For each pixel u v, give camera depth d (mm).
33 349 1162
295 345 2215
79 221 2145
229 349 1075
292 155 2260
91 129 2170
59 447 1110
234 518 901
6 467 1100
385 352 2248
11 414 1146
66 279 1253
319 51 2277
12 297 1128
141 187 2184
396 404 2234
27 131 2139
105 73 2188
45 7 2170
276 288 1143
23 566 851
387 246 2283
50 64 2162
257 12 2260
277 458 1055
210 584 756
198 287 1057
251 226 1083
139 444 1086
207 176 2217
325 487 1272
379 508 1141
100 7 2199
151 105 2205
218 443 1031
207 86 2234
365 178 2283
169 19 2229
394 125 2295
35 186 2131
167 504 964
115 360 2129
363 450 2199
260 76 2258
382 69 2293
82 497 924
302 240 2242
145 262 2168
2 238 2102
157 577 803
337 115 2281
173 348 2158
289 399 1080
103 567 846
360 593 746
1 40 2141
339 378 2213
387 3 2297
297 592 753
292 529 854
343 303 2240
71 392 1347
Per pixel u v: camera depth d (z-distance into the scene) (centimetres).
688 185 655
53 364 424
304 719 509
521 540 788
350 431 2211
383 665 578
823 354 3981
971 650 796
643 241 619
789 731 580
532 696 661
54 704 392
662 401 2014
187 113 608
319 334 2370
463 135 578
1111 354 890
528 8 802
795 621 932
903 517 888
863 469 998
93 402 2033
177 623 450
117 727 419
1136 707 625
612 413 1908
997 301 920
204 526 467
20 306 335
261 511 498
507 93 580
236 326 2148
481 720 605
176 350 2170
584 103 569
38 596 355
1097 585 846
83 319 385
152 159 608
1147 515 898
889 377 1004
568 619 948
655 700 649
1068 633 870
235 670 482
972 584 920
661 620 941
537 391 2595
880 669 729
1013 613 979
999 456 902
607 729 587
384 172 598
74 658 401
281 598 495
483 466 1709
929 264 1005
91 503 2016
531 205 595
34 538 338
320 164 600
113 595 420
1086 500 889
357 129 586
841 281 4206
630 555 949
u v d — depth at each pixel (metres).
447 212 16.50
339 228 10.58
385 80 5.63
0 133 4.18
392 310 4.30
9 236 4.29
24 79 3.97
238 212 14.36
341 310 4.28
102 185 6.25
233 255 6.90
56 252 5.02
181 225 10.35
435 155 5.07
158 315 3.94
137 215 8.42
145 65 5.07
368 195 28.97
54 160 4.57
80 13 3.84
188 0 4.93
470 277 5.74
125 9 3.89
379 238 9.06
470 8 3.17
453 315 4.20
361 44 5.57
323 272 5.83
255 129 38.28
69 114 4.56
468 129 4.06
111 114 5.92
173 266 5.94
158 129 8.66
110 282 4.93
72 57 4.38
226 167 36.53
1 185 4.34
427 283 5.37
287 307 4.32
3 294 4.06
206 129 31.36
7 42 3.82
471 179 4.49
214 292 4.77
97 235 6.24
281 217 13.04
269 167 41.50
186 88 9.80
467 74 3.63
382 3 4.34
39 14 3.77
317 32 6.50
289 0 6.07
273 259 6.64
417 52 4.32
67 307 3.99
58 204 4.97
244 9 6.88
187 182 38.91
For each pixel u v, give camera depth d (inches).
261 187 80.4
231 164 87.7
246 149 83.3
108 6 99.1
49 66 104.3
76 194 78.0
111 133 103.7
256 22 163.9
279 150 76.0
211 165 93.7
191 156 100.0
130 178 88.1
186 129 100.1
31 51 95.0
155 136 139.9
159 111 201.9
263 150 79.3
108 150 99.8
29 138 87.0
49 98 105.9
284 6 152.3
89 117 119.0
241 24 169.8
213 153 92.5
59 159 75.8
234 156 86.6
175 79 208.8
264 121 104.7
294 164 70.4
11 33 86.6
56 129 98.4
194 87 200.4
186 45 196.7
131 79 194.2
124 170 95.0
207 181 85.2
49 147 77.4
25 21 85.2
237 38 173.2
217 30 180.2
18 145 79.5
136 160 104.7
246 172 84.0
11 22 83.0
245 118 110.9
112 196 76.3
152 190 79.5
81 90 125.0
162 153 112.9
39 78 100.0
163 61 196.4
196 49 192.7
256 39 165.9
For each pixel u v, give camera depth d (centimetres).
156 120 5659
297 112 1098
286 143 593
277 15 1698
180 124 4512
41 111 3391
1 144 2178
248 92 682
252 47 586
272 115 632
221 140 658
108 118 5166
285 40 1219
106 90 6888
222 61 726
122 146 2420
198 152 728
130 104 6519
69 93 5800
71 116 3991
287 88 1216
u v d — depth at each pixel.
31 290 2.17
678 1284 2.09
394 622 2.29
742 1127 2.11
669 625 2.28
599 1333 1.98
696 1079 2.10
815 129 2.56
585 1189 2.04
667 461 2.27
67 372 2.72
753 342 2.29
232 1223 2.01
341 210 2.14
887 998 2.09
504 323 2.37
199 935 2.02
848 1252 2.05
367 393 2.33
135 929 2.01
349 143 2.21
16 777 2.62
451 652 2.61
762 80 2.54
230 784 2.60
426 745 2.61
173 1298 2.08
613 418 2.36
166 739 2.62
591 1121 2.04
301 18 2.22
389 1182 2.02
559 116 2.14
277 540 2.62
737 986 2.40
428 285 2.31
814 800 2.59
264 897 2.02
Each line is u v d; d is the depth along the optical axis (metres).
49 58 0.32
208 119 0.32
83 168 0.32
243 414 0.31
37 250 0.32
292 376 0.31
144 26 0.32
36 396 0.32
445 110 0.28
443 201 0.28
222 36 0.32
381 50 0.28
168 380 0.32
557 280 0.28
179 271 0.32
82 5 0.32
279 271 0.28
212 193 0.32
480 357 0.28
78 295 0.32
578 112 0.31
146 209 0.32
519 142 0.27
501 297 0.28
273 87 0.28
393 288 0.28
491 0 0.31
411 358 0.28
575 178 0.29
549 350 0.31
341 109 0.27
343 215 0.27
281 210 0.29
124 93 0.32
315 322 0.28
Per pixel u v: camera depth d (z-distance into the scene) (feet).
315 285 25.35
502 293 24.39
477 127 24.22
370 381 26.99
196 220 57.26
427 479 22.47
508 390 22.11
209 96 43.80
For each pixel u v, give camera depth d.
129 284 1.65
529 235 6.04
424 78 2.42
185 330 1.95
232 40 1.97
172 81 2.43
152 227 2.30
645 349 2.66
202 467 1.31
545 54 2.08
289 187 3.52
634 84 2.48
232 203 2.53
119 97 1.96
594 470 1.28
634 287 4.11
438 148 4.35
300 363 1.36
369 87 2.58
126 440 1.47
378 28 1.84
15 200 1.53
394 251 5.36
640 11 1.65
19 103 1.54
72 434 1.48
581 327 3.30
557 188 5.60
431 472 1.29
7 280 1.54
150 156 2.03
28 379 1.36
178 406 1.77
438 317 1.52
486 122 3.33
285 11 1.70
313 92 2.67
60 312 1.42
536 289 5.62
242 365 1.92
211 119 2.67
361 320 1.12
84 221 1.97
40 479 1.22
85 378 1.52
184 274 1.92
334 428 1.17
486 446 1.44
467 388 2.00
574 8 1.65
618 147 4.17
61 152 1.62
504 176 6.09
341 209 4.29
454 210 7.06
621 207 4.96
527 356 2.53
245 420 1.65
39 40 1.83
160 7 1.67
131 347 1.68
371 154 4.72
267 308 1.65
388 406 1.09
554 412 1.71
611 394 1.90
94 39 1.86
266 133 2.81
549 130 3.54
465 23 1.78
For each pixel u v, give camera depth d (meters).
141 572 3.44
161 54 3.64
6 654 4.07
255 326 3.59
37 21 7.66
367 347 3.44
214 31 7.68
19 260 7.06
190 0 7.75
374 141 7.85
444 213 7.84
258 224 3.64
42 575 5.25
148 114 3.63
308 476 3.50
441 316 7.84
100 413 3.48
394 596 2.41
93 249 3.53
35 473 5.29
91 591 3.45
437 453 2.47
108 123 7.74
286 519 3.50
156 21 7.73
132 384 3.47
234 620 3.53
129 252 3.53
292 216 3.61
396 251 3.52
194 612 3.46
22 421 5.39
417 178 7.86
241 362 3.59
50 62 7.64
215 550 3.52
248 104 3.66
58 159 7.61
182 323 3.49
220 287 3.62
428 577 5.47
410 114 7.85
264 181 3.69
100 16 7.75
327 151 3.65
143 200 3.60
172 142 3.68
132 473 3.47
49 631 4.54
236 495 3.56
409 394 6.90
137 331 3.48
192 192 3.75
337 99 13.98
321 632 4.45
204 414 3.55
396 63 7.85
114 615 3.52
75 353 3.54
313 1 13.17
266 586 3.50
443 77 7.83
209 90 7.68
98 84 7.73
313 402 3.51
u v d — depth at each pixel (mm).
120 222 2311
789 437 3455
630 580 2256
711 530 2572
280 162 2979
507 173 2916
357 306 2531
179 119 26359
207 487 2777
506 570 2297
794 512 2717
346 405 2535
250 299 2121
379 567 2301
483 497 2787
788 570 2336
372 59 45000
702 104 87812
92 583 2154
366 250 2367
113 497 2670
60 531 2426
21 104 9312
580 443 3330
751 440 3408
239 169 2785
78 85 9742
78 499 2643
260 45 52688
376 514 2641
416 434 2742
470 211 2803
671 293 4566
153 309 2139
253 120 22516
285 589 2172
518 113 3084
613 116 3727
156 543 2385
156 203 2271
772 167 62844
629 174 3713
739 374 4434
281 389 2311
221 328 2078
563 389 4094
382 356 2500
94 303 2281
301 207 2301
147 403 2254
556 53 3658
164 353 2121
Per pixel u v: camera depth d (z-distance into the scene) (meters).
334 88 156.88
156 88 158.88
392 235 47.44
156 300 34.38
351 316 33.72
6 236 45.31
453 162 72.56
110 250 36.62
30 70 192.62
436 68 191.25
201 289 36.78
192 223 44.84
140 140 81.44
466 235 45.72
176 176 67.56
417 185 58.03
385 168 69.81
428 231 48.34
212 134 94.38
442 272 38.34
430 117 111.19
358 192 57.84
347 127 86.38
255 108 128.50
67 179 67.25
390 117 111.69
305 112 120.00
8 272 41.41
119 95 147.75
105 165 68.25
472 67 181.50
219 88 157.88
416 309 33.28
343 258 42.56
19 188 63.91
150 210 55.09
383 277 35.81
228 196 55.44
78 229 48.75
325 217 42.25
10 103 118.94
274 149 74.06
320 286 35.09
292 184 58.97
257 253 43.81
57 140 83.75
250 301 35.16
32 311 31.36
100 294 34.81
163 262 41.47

--------------------------------------------------

> Instructions to follow
From the entries above, copy each line that holds "meters".

> Result
For each pixel u v, give camera depth d (meters).
Per pixel u v: camera depth d (z-distance into the scene) (meters).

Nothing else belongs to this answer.